Records from a collection
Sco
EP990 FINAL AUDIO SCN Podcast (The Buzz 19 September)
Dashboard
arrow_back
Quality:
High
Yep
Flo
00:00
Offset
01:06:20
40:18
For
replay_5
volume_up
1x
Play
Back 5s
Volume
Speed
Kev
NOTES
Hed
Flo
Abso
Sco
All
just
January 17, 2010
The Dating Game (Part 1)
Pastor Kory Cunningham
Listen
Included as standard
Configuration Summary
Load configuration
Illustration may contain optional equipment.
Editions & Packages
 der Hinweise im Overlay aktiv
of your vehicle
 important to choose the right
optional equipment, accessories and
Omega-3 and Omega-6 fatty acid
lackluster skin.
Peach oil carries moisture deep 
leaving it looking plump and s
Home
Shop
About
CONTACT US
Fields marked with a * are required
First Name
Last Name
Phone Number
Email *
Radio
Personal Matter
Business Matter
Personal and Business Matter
...
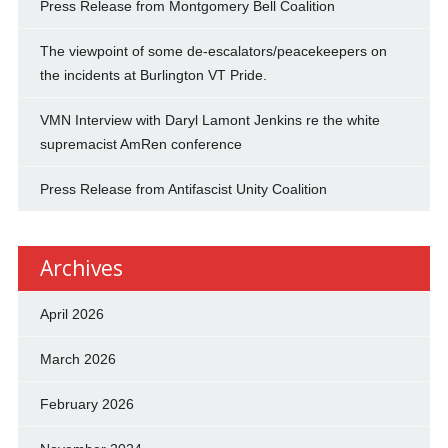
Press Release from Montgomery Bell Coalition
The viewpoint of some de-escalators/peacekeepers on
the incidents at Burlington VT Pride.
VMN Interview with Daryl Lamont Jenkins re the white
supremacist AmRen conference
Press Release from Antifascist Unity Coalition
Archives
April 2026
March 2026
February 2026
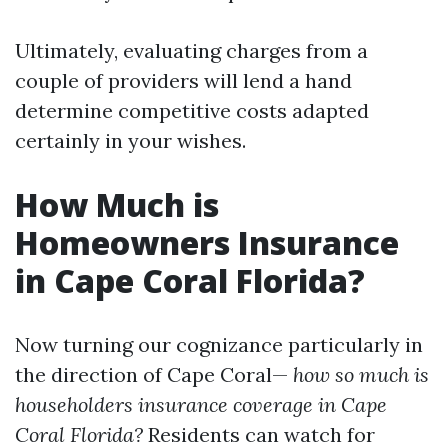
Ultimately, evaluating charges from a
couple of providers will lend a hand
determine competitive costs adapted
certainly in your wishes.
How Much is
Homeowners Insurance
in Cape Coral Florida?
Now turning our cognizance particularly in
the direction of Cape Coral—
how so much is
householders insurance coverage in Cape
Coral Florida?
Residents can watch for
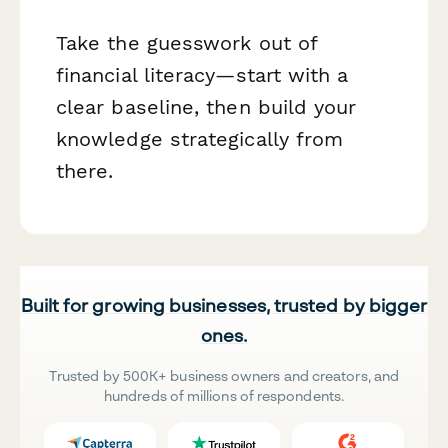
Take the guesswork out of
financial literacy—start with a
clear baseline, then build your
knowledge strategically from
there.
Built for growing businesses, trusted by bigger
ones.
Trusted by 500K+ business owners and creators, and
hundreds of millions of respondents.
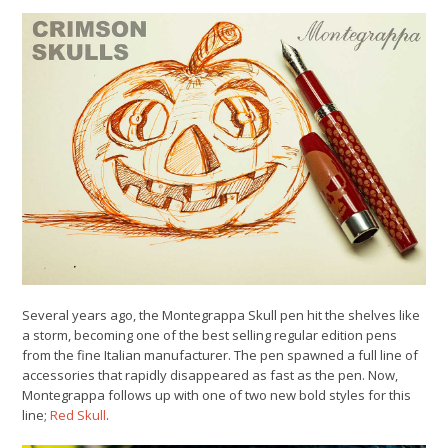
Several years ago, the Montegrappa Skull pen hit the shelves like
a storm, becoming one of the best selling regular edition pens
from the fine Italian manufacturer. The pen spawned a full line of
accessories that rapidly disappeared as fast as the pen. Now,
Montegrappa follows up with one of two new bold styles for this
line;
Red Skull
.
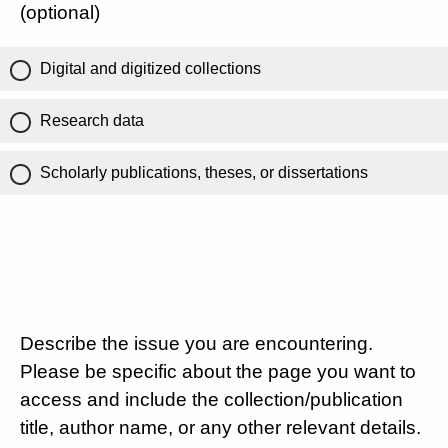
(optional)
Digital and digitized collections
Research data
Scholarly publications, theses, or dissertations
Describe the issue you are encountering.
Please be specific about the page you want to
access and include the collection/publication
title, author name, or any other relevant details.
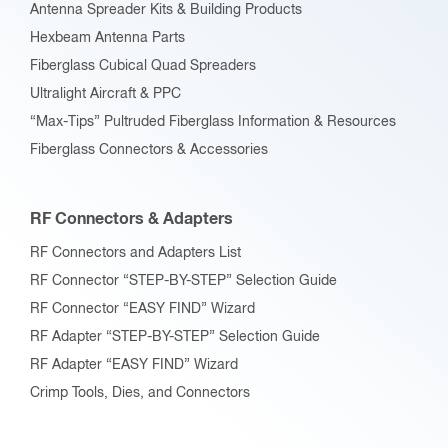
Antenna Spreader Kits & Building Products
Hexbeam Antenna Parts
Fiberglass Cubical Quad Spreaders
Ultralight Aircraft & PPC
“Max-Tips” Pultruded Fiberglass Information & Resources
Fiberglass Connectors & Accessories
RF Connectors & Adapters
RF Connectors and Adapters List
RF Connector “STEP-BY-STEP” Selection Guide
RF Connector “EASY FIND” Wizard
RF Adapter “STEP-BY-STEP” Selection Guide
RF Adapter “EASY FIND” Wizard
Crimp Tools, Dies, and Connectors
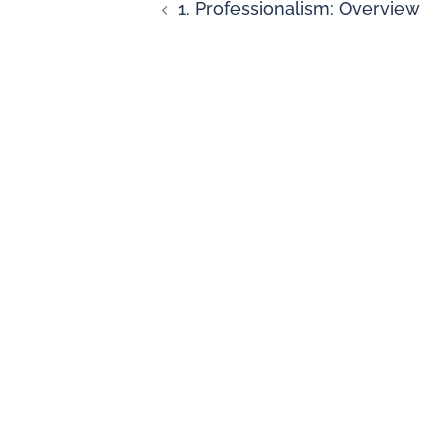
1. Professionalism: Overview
---
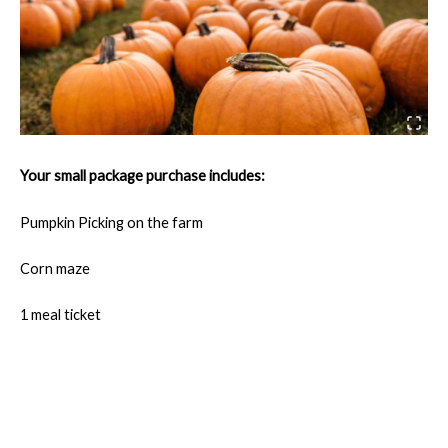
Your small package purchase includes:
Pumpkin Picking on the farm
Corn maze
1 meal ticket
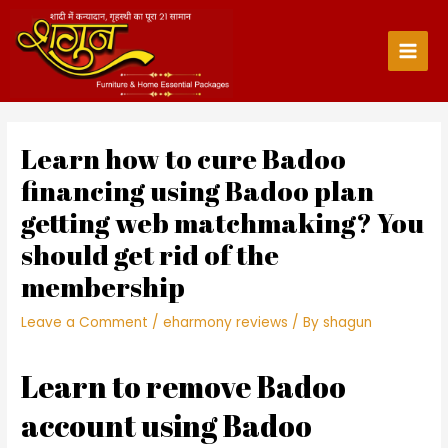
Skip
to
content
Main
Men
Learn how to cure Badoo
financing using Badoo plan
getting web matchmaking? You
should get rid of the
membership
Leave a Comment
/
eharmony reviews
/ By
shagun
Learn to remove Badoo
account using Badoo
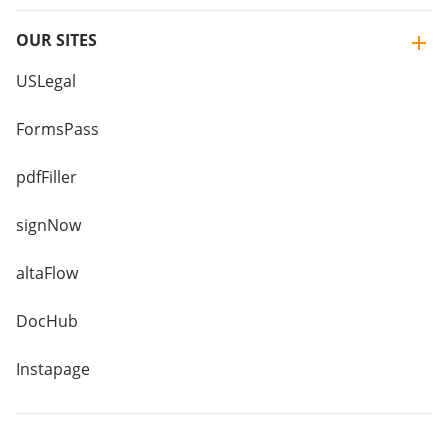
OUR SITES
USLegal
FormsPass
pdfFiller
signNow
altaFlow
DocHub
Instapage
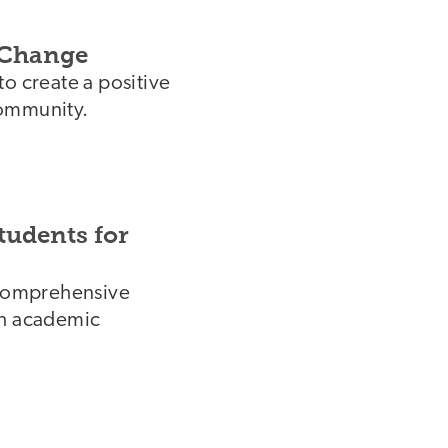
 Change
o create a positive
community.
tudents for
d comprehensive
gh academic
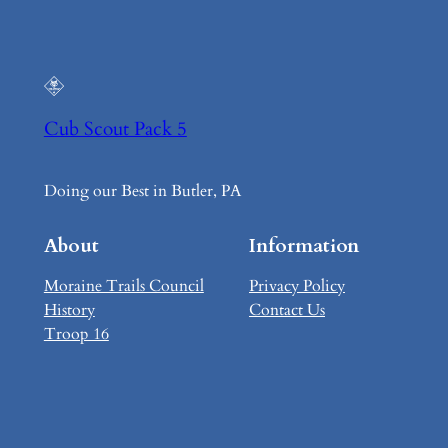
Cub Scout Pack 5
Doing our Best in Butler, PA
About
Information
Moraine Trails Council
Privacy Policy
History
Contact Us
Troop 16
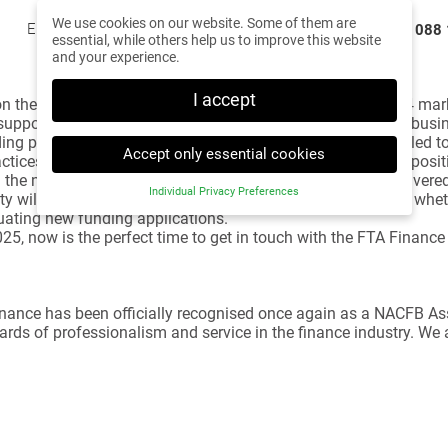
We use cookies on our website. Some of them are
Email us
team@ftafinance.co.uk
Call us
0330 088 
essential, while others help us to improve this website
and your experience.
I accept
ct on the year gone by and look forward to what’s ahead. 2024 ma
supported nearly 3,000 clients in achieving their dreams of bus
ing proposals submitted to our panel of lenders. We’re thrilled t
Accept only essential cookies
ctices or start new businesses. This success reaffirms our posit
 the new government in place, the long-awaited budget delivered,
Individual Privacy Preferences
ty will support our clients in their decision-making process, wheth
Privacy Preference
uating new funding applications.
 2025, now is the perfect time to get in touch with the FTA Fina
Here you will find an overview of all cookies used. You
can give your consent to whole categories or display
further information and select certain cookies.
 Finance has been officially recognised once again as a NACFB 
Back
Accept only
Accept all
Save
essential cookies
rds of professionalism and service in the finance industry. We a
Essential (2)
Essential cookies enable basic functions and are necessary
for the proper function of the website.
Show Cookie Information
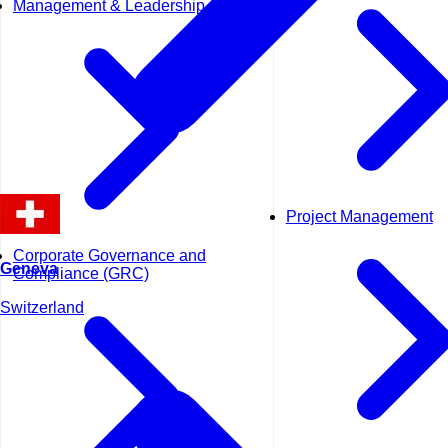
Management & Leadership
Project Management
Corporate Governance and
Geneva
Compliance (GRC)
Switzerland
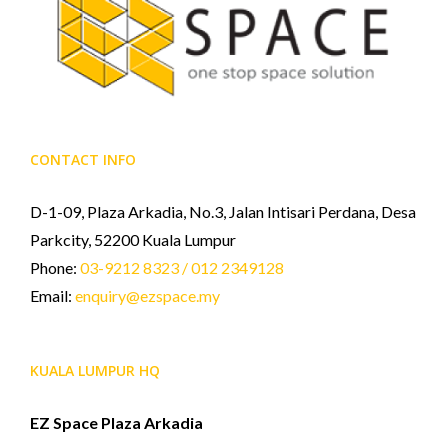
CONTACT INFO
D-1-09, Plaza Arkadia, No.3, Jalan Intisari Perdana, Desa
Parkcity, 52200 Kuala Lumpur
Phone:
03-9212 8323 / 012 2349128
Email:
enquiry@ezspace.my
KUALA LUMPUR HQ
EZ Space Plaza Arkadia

## WRITTEN TASK:
Output the lines of the data exactly as they appear, in the stretch from the line containing "Several years ago, the" through the line containing "Crimp Tools, Dies, and Connectors". Leave the pictures out of your answer.

## EXERCISE OUTPUT:
Several years ago, the Montegrappa Skull pen hit the shelves like
a storm, becoming one of the best selling regular edition pens
from the fine Italian manufacturer. The pen spawned a full line of
accessories that rapidly disappeared as fast as the pen. Now,
Montegrappa follows up with one of two new bold styles for this
line;
Red Skull
.
(optional)
Digital and digitized collections
Research data
Scholarly publications, theses, or dissertations
Describe the issue you are encountering.
Please be specific about the page you want to
access and include the collection/publication
title, author name, or any other relevant details.
Antenna Spreader Kits & Building Products
Hexbeam Antenna Parts
Fiberglass Cubical Quad Spreaders
Ultralight Aircraft & PPC
“Max-Tips” Pultruded Fiberglass Information & Resources
Fiberglass Connectors & Accessories
RF Connectors & Adapters
RF Connectors and Adapters List
RF Connector “STEP-BY-STEP” Selection Guide
RF Connector “EASY FIND” Wizard
RF Adapter “STEP-BY-STEP” Selection Guide
RF Adapter “EASY FIND” Wizard
Crimp Tools, Dies, and Connectors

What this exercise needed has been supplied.